* START PROVIDED ENTRIES *

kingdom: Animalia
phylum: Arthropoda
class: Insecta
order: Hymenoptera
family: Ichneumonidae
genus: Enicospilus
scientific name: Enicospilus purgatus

* END PROVIDED ENTRIES *
* START PROVIDED ENTRIES *

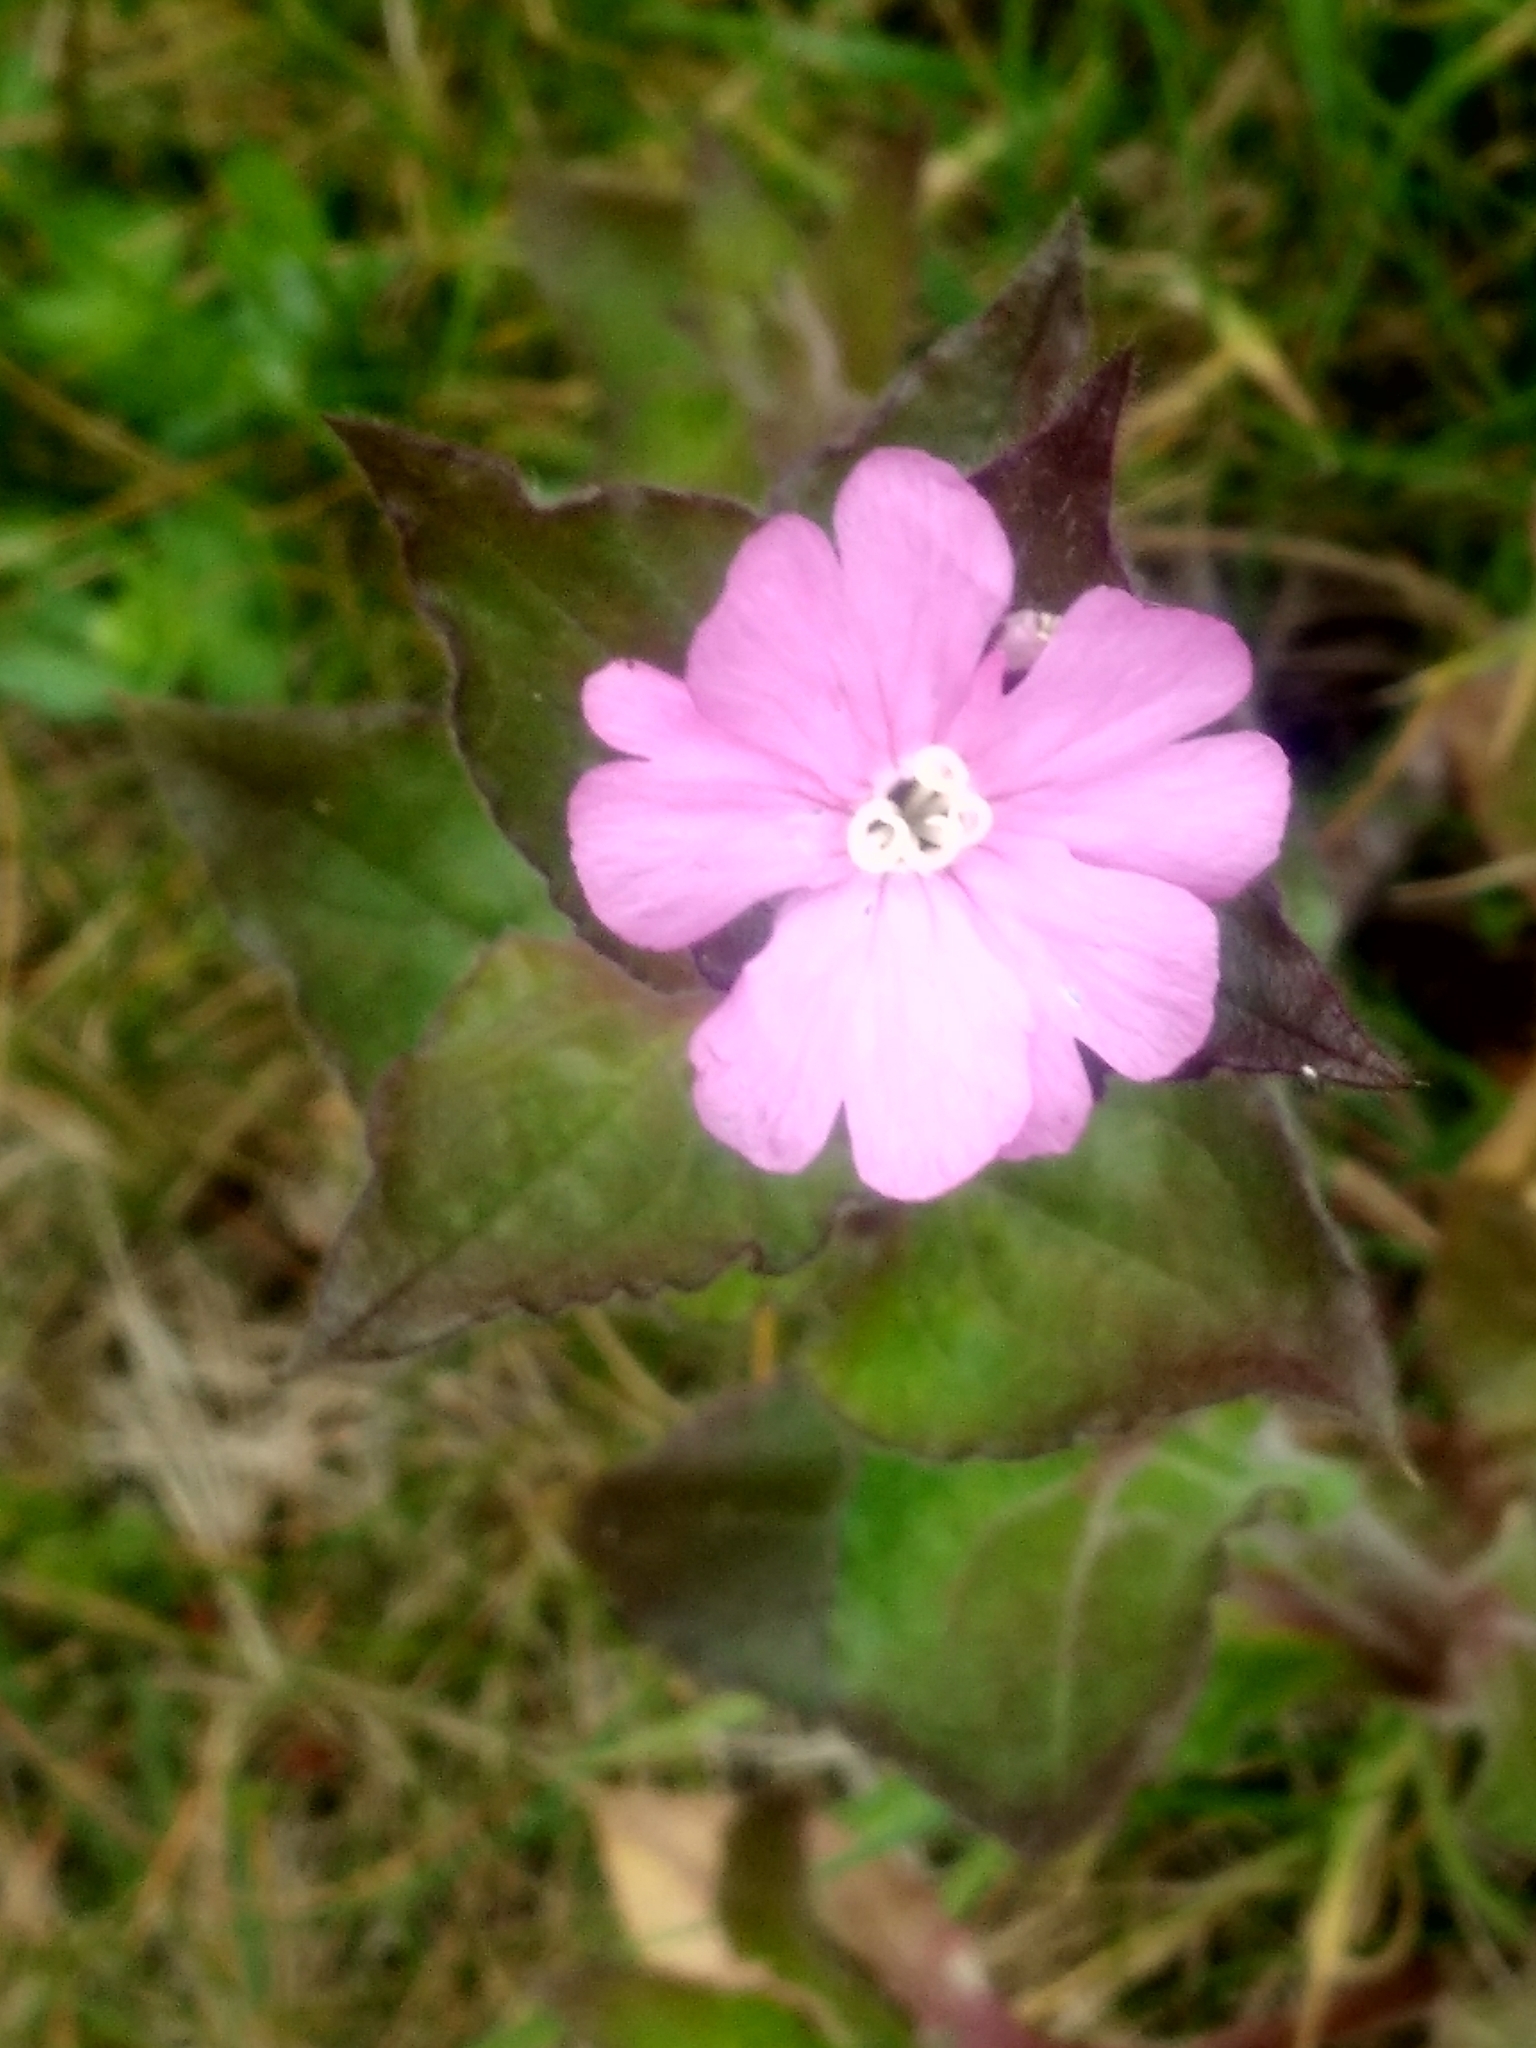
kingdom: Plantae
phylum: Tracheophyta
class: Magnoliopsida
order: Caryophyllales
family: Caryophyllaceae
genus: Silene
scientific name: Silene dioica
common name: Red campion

* END PROVIDED ENTRIES *

[INSTRUCTIONS FOR THE TASK]: Duplicate the lines above, starting from the line that contains "kingdom: Plantae" and ending with the line that contains "common name: Red campion", both of them included.

[ANSWER TO THIS EXERCISE]:
kingdom: Plantae
phylum: Tracheophyta
class: Magnoliopsida
order: Caryophyllales
family: Caryophyllaceae
genus: Silene
scientific name: Silene dioica
common name: Red campion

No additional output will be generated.